┌──

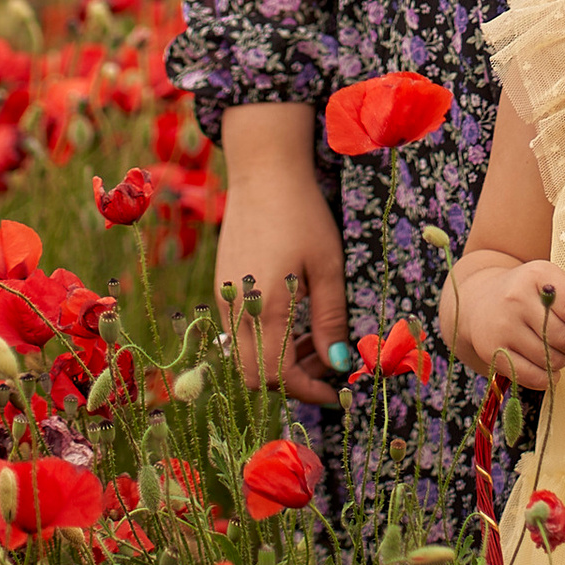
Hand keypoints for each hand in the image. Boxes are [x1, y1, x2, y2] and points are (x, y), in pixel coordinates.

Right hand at [215, 105, 348, 409]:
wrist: (263, 173)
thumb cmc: (303, 214)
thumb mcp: (327, 265)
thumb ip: (330, 319)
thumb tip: (341, 364)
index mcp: (265, 306)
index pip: (278, 376)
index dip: (309, 391)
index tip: (338, 391)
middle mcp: (238, 309)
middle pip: (255, 376)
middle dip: (294, 382)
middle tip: (328, 366)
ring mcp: (226, 299)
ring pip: (247, 355)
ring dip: (282, 361)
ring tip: (318, 341)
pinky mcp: (223, 288)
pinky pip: (242, 333)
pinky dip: (268, 341)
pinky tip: (296, 320)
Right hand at [446, 254, 564, 393]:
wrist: (479, 301)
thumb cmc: (528, 293)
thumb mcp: (555, 284)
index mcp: (538, 276)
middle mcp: (516, 298)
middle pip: (563, 338)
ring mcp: (502, 325)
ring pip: (550, 360)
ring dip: (561, 361)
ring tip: (552, 348)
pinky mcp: (491, 351)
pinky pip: (533, 377)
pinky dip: (546, 378)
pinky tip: (543, 365)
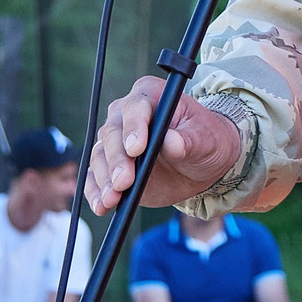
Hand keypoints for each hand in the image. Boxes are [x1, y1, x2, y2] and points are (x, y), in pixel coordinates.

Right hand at [87, 81, 242, 215]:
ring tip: (111, 199)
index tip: (136, 149)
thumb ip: (187, 141)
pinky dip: (96, 192)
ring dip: (104, 179)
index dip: (134, 127)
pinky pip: (96, 177)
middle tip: (124, 182)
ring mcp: (116, 141)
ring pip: (101, 156)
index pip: (136, 107)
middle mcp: (126, 115)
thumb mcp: (205, 140)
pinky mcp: (110, 166)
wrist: (200, 165)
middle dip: (117, 159)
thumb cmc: (205, 141)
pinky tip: (101, 205)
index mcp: (151, 96)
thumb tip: (171, 141)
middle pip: (112, 133)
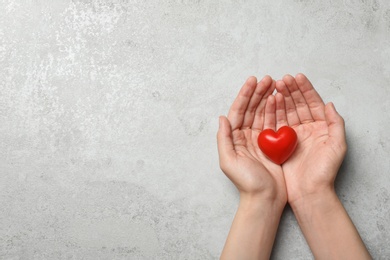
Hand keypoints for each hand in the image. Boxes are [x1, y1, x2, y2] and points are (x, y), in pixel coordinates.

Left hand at [217, 76, 286, 258]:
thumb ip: (224, 139)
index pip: (238, 111)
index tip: (253, 81)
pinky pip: (274, 122)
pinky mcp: (272, 144)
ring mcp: (260, 139)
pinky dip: (277, 111)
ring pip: (263, 113)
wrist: (265, 199)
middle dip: (258, 92)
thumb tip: (221, 117)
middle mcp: (245, 136)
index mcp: (234, 138)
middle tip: (268, 78)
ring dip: (268, 98)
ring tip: (275, 84)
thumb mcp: (229, 161)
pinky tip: (281, 100)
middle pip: (251, 109)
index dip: (245, 95)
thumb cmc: (247, 183)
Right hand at [275, 74, 370, 258]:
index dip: (305, 89)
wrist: (309, 192)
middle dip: (290, 90)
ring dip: (281, 98)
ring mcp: (293, 135)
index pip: (313, 103)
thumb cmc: (324, 171)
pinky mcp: (281, 143)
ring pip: (286, 111)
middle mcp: (307, 128)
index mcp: (321, 127)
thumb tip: (329, 104)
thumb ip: (336, 124)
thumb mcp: (337, 146)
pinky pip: (277, 123)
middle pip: (298, 104)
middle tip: (281, 79)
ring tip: (274, 86)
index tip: (296, 77)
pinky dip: (273, 112)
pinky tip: (270, 102)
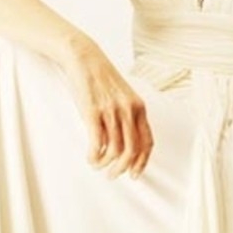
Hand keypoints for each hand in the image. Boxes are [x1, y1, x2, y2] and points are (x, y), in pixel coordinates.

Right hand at [61, 36, 153, 178]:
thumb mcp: (124, 94)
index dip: (142, 162)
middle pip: (132, 151)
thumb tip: (127, 141)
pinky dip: (94, 157)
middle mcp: (128, 110)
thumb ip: (128, 114)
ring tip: (97, 164)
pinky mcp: (92, 112)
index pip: (147, 142)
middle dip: (121, 169)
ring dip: (105, 164)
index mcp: (139, 106)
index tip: (134, 173)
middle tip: (112, 174)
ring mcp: (111, 111)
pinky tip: (90, 157)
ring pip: (114, 150)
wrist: (85, 58)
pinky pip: (97, 144)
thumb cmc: (102, 77)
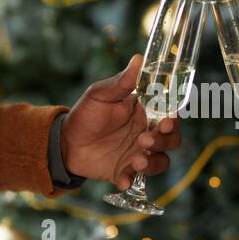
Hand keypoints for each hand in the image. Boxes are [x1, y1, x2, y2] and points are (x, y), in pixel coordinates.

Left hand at [60, 54, 181, 189]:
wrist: (64, 142)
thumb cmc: (86, 114)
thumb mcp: (100, 95)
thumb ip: (121, 82)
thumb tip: (138, 60)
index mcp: (145, 113)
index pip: (170, 115)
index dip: (174, 118)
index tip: (166, 120)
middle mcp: (146, 133)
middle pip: (172, 139)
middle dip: (164, 141)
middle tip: (145, 139)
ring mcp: (138, 153)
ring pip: (162, 161)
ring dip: (153, 162)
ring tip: (136, 160)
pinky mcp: (126, 171)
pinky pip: (138, 180)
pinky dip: (132, 180)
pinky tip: (122, 179)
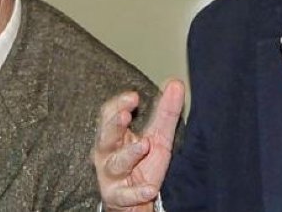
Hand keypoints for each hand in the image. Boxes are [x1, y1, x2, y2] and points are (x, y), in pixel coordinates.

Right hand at [93, 79, 184, 211]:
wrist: (135, 200)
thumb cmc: (142, 163)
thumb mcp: (158, 136)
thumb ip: (166, 112)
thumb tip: (176, 83)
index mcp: (114, 135)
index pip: (109, 115)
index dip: (119, 104)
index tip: (133, 96)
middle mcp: (106, 154)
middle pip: (105, 136)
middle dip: (114, 125)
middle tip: (125, 115)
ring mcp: (110, 176)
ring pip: (115, 164)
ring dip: (128, 154)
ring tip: (143, 145)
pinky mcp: (117, 197)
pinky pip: (125, 195)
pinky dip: (136, 192)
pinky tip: (150, 188)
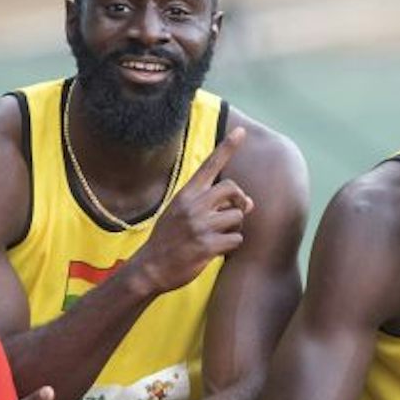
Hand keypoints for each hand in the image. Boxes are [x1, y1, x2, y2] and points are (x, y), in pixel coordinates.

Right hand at [129, 127, 251, 294]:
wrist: (150, 267)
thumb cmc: (169, 239)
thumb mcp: (182, 214)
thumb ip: (212, 205)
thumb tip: (249, 202)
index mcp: (186, 194)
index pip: (210, 165)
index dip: (227, 147)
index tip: (241, 131)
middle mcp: (193, 205)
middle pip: (233, 188)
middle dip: (239, 201)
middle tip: (234, 214)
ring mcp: (200, 225)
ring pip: (238, 217)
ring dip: (235, 227)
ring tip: (220, 236)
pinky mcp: (207, 245)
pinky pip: (236, 239)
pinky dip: (232, 246)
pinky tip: (217, 250)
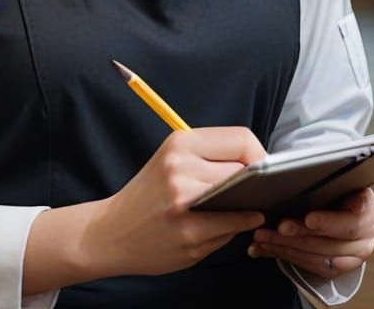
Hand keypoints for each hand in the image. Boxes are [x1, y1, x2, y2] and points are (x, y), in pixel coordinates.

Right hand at [83, 127, 267, 277]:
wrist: (111, 231)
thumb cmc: (148, 194)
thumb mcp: (172, 160)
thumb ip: (211, 157)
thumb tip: (259, 164)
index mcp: (180, 143)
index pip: (241, 138)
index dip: (260, 154)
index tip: (262, 167)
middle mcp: (181, 167)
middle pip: (244, 169)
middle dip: (256, 181)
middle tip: (256, 188)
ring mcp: (185, 202)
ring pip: (242, 198)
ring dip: (250, 204)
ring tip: (247, 205)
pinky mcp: (189, 234)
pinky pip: (233, 225)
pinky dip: (243, 223)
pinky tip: (243, 220)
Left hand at [247, 188, 373, 280]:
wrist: (346, 199)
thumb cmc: (338, 185)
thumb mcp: (337, 178)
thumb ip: (324, 181)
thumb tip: (295, 177)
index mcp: (369, 209)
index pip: (351, 221)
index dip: (328, 222)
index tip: (307, 219)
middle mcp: (367, 235)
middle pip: (331, 243)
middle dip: (299, 236)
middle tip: (276, 229)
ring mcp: (356, 255)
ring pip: (319, 258)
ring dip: (287, 249)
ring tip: (264, 239)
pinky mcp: (341, 266)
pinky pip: (314, 267)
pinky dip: (288, 257)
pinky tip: (268, 249)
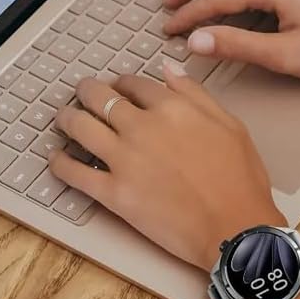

└──

What this task involves:
Please copy the lines above exactly, starting at the line that holds "ring pip: (550, 360)" and ending at the line that holds "thumb ip: (128, 114)"; include both, but no pictures.

Answer:
ring pip: (550, 360)
ring dip: (561, 361)
ring tip: (552, 348)
pinky mcp: (491, 351)
pinky pip: (533, 377)
pinky dip: (546, 378)
pinky tip: (543, 365)
Hand keypoints for each hand in the image. Boxes are [x1, y1, x2, y2] and points are (x, y), in pixel coordinates.

Right hand at [87, 81, 242, 215]:
ring tip: (111, 199)
index tip: (136, 149)
thumb ip: (187, 141)
pinky dip: (96, 192)
ring dip: (104, 179)
index dip: (134, 127)
pinky pip: (96, 177)
middle tip: (124, 182)
ring mcp: (116, 141)
ring pip: (101, 156)
index pip: (136, 107)
middle mcp: (126, 115)
thumb mcp: (205, 140)
pinky mcp: (110, 166)
wrist: (200, 165)
middle dip: (117, 159)
thumb cmc: (205, 141)
pinky tip: (101, 205)
index mcp: (151, 96)
thumb tip: (171, 141)
middle pip: (112, 133)
Hand keypoints for each hand in the image. Boxes are [x1, y1, x2, y2] and points are (x, y), in pixel coordinates.

Left hand at [217, 76, 286, 258]:
thumb ip: (224, 139)
index pip: (238, 111)
index tip: (253, 81)
pinky pip: (274, 122)
pinky mcp: (272, 144)
ring mcp: (260, 139)
pinky dip: (277, 111)
ring pip: (263, 113)
wrist: (265, 199)
middle dip: (258, 92)
thumb tip: (221, 117)
middle mcp: (245, 136)
index mcp: (234, 138)
middle tip: (268, 78)
ring dip: (268, 98)
ring tip: (275, 84)
thumb mcp: (229, 161)
pinky tip: (281, 100)
middle pip: (251, 109)
index dip: (245, 95)
thumb cmc: (247, 183)
Right hand at [275, 74, 370, 258]:
index dip: (305, 89)
wrist: (309, 192)
middle dip: (290, 90)
ring dip: (281, 98)
ring mcp: (293, 135)
index pip: (313, 103)
thumb cmc: (324, 171)
pinky mcp: (281, 143)
ring pip: (286, 111)
middle mcp: (307, 128)
index mcp: (321, 127)
thumb tip: (329, 104)
thumb ip: (336, 124)
thumb mcp: (337, 146)
pinky pip: (277, 123)
middle pip: (298, 104)
middle tip: (281, 79)
ring tip: (274, 86)
index tip: (296, 77)
pinky dip: (273, 112)
pinky tip: (270, 102)
Hand keypoints for each hand in the image. Boxes are [x1, y1, x2, y2] and points are (x, y), in pixel coordinates.

Right hand at [61, 36, 153, 178]:
thumb mcp: (124, 94)
index dip: (142, 162)
middle pip: (132, 151)
thumb tip: (127, 141)
pinky dip: (94, 157)
middle mcp: (128, 110)
thumb ip: (128, 114)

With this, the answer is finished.